Это окончательно вывело меня из себя, и я стал кричать, что все это форменное безобразие. Тут из психиатрической палаты выглянул человек в огромной кепке и сказал: «Зачем кричишь, дорогой? Ты что, сумасшедший? Заходи, гостем будешь». В палате восемь человек в таких же кепках пили коньяк из медицинских банок. Из стоявшего на тумбочке стерилизатора пахло шашлыком.
— Что это такое? — поразился я.
— Арендаторы,— сказал главврач,— с Кавказа. На рынок приехали, а мест в гостинице нет.
— Вам не кажется, что вы сошли с ума? — спросил я.

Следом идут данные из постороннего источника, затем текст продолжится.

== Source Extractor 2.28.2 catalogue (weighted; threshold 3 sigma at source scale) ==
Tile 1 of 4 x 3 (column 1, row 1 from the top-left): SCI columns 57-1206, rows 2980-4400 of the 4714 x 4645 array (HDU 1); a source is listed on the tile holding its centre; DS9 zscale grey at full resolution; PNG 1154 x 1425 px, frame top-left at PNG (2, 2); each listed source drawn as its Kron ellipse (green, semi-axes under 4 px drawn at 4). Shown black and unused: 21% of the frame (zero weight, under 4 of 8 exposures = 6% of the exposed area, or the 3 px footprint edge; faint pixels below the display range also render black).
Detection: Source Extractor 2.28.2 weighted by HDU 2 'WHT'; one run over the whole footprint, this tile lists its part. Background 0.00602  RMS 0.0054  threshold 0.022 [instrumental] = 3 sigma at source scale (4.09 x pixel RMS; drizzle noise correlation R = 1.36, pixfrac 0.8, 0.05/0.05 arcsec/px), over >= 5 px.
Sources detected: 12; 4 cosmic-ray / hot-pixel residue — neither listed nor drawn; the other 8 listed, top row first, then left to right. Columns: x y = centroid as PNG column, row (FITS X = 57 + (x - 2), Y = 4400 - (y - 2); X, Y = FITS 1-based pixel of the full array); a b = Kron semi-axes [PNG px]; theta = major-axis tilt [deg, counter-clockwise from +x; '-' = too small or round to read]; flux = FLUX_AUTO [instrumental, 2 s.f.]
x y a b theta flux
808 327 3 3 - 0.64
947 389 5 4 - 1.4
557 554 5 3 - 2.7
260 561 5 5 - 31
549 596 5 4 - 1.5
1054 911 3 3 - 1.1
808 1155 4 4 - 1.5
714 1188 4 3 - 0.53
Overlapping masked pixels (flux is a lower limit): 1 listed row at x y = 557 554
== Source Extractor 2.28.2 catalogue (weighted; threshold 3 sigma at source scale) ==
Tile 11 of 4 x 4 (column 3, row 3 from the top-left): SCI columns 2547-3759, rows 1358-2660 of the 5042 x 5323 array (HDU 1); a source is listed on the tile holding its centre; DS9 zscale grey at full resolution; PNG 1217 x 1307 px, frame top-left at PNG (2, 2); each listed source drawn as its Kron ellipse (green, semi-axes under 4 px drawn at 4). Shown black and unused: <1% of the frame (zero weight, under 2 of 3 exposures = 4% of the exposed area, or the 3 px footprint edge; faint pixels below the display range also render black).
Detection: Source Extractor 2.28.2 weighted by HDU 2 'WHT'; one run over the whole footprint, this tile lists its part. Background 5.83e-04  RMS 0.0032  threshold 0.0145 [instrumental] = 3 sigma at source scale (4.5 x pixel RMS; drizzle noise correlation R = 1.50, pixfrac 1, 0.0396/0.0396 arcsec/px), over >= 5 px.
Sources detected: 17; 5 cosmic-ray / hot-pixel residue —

— Кто, я? — удивился главврач.— Да вы что! Они мне всю больницу овощами и фруктами обеспечивают,
— Вот что, уважаемый,— сказал я, как только мы вошли в его кабинет,— потрудитесь немедленно объяснить, на что потрачен мой миллион. Где оборудование? Где...
— Вот! — сказал главврач. — Вот! Холодильник купили. Спирт в нем держим.
— Зачем? Зачем спирт держать в холодильнике?!
— А чтоб холодненький был.
— А остальные средства?
— А остальные вложены в капитальное строительство... Вот, просю! — Он подвел меня к окну, и я увидел в роще на берегу реки аккуратные новые коттеджи.
— Это что же — для больных?
— А что ж они, здоровые? — ответил главврач.— Предисполкома вчера осетриной отравился, у завпищеторгом мания преследования, первый секретарь впервые прочел Маркса и запил...
— Все,— сказал я,— разливай. Хоть от холодильника польза будет.
Я понял, что деньги этим людям доверять нельзя. Но я не сдался. Я выписал из-за границы все: от австрийских гвоздей до рентгеновского кабинета фирмы «Симменс», от югославских строителей до финской мебели и японских больничных пижам. Я научился давать взятки и пить с нужными людьми. Я сменил главного врача и лично набрал весь медперсонал. И через год больница приняла пациентов. Это обошлось мне в полтора миллиона канадских долларов и семь вагонов Смирновской водки. Все называли меня чокнутым, но я ее все-таки открыл!
Летом девяностого года я вновь приехал в Россию с женой и детьми, чтобы показать сыновьям, что в мире есть дело, которое они обязаны продолжать, где бы ни жили. На аэродроме нас встречал мой давний знакомец — референт, ставший не только первым секретарем, но и председателем горсовета. Он угостил меня «Мальборо» и пригласил заходить в наш особняк запросто, без церемоний.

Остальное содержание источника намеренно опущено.